Offered a way out—false documents and a high-paying job as a nanny in California—Hannah accepts. Her terrifying journey nets her unpaid slavery as nanny and housekeeper in a house she’s forbidden to leave. Her room is a windowless garage without privacy; her letters home are stolen. Smart yet naive, crushed yet resilient, nearly but not entirely powerless, Hannah grows attached to the children. But their mother abuses Hannah, and their father and his predatory associate stalk her. She finds some consolation watching the boy next door; he’s her age, but they live in utterly different worlds. Hannah’s world, in which men have the power and freedom to treat her body as their property, where any small kindness is expected to be returned in sexual currency, is chillingly credible and unflinchingly revealed. Halfway through this debut, a distracting, melodramatic subplot featuring complicated political intrigue is introduced, but Hannah herself, compelling and believable, keeps readers focused on her plight and that of other de facto slaves worldwide.

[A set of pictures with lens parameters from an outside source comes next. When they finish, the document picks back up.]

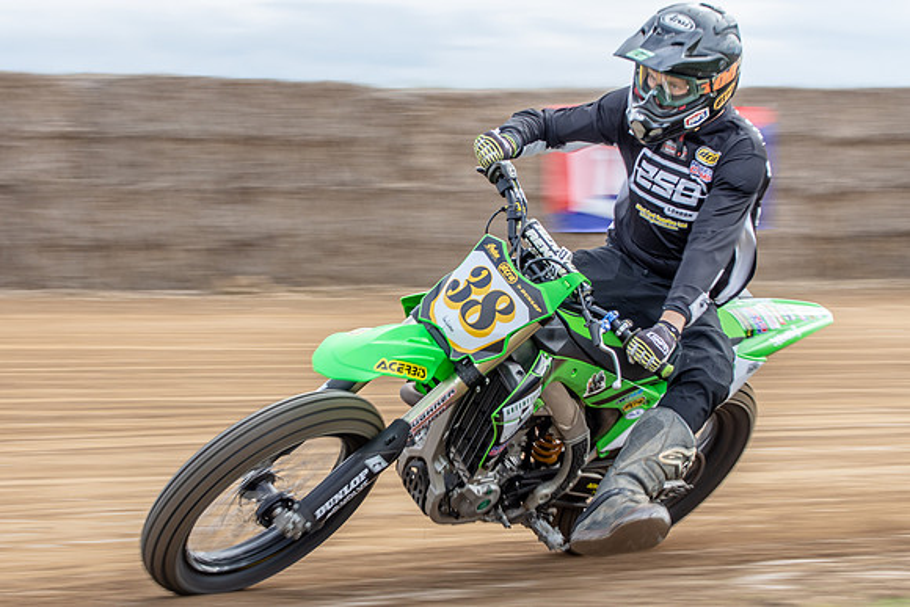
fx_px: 3239
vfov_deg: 10.7
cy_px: 263
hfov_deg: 16.0
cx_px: 378
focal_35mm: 128
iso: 125
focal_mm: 70
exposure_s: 1/100
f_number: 9
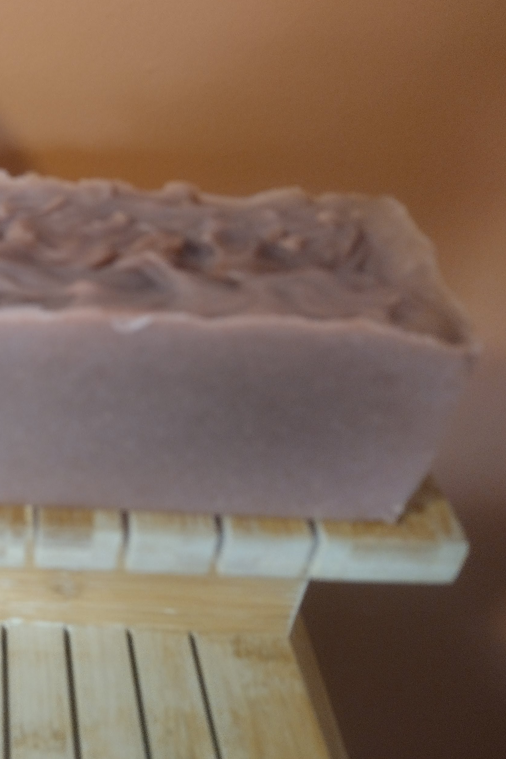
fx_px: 949
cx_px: -55
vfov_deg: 43.6
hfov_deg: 27.3
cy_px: 361
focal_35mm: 45
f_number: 1.7
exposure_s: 1/40
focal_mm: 4.71
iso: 738
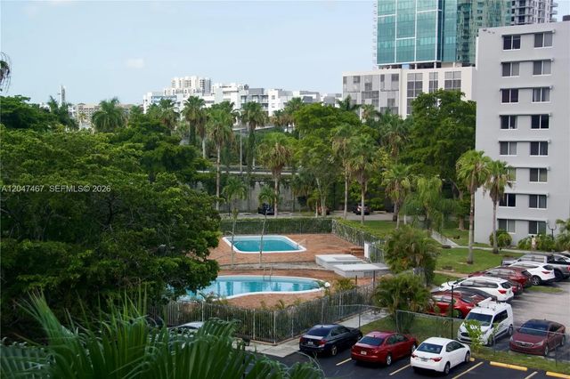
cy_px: 190
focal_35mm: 54
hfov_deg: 36.9
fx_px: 855
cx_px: 285
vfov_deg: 25.0
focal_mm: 36
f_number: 5.6
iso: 200
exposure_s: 1/250
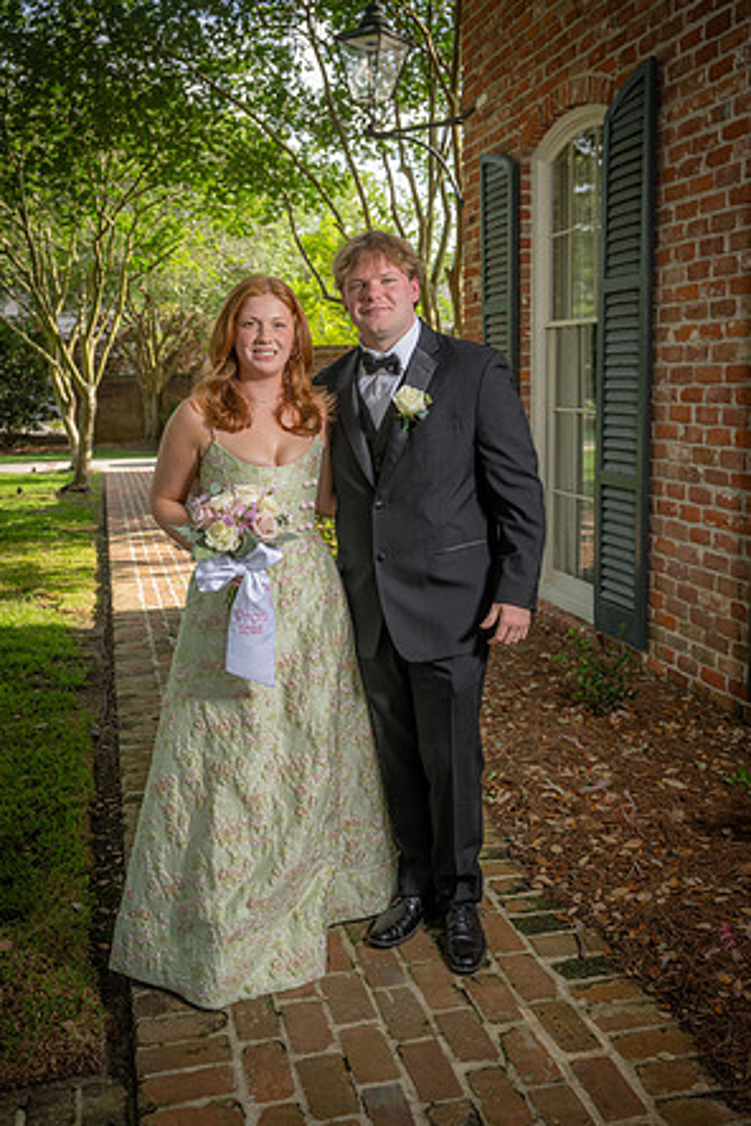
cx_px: 376
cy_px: 563
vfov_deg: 54.4
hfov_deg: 37.9
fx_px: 1095
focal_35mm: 35
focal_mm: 34.5
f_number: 5.6
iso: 100
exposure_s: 1/160
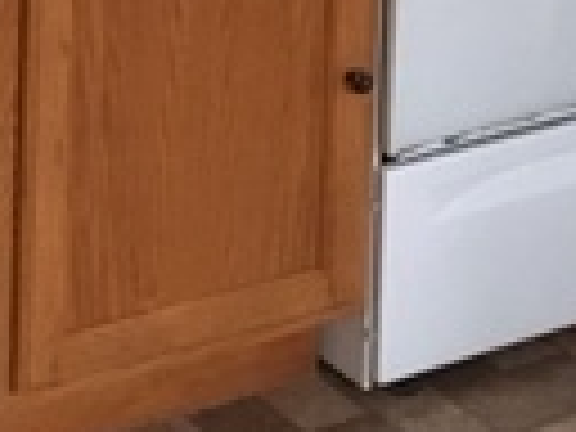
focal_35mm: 145
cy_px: -616
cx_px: -230
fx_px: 2413
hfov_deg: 13.0
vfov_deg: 9.2
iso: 250
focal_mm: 4.15
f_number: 2.2
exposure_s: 1/15
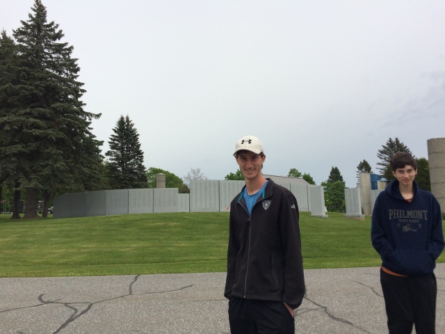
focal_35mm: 29
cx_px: 222
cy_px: 167
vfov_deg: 48.2
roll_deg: +1.2
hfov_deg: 61.7
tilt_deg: +5.1
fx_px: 373
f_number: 2.2
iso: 32
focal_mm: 4.15
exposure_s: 1/3165
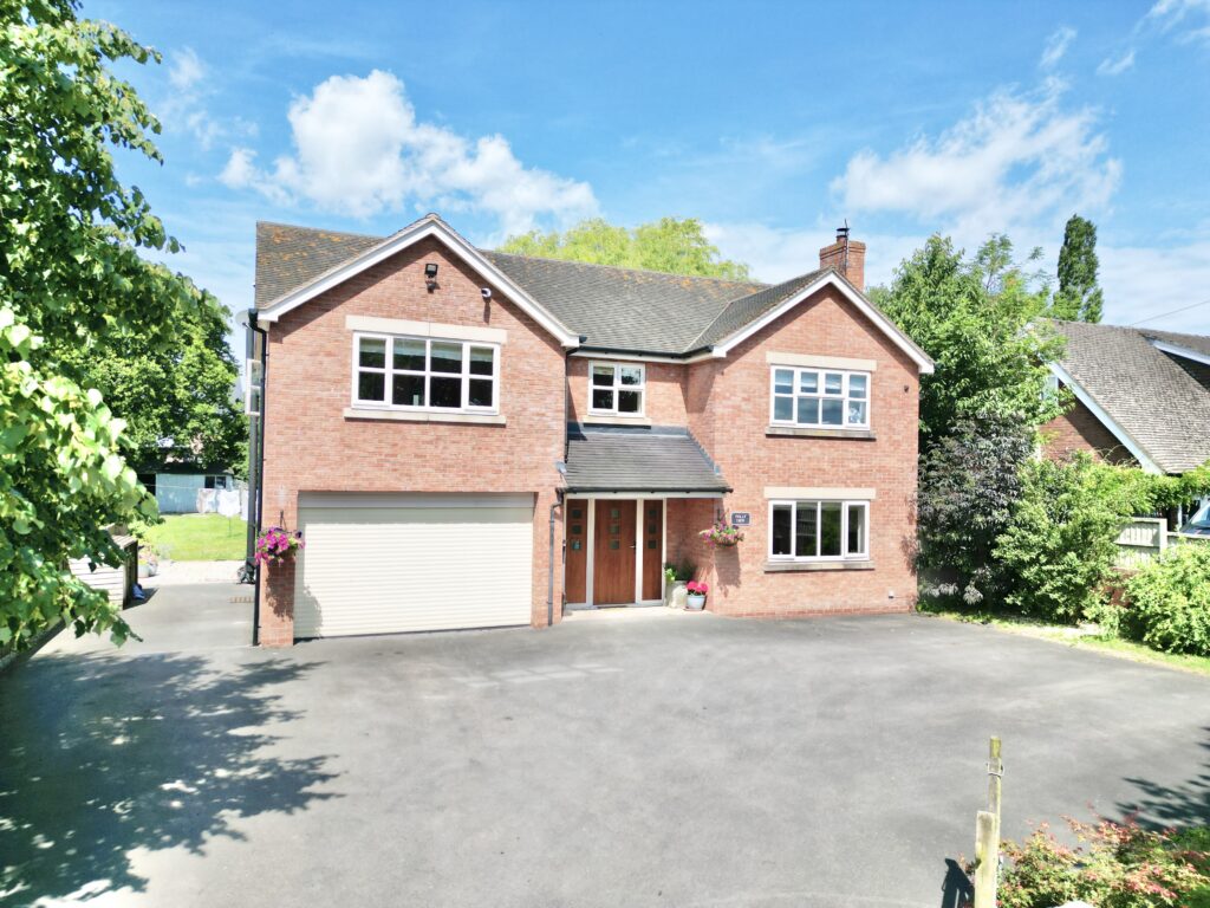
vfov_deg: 56.8
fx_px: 839
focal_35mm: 24
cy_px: 454
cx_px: 605
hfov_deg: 71.6
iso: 140
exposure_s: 1/3000
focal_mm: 6.72
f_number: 1.7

After this, readers won’t find them so easy to ignore: One could be the nanny next door. (Fiction. 12 & up)”
Chillingly credible! Unflinchingly revealed! Compelling and believable! I burst into tears as I finished reading it. I didn’t expect to burst into tears. It just happened and quite honestly, it shocked me. I thought I didn’t care. Really. My daughter asked, “Mommy, what’s wrong?” I said, “Honey, nothing’s wrong. Mommy’s just happy. I got a good review. I actually got a good review.”
I had expected the novel to do well commercially because everyone who’s read it has told me they couldn’t put it down, but I thought that it would be compared to SOLD, which I consider a literary masterpiece, and I thought it would be slammed critically. And it wasn’t. I was joyous. It was only the first review, I told myself; others would be more critical. But I got one good review. It wasn’t perfect. It wasn’t starred. But it was pretty darn good. That was all I needed, I guess, a kind of validation that my years of hard work had been recognized. My struggles to master my craft and to tell a real story based on real people I knew had not gone unrewarded. Hannah, my girl, had been heard.
Since this big moment, the School Library Journal review has showed up on Goodreads. It’s also a good review. I have let out a slow and steady breath of relief, though I know more reviews will surely come, some bad, some good. I know some people will love the book and some won’t. That’s just how we are. We don’t all love the same thing. I have many friends whom I adore who just do not like everything I like. Sometimes they hate the things I love. Like chocolate chip with raisin cookies. I think they’re awesome, but some people just do not approve of the combo of these two flavors. That’s the beautiful thing about a library or a bookstore. It’s like a huge plate of different types of cookies and we all get to choose what we like. I do hope most people like TRAFFICKED. I hope that my readers are both carried away from the difficulties of their own lives as they read Hannah’s story and that they become aware of a hidden and yet surprisingly common tragedy in the western world and America. I hope they like my combo of chocolate and raisins. But it’s out my hands. And so I’ll take the bad with the good, try to smile throughout, and most of all, keep writing.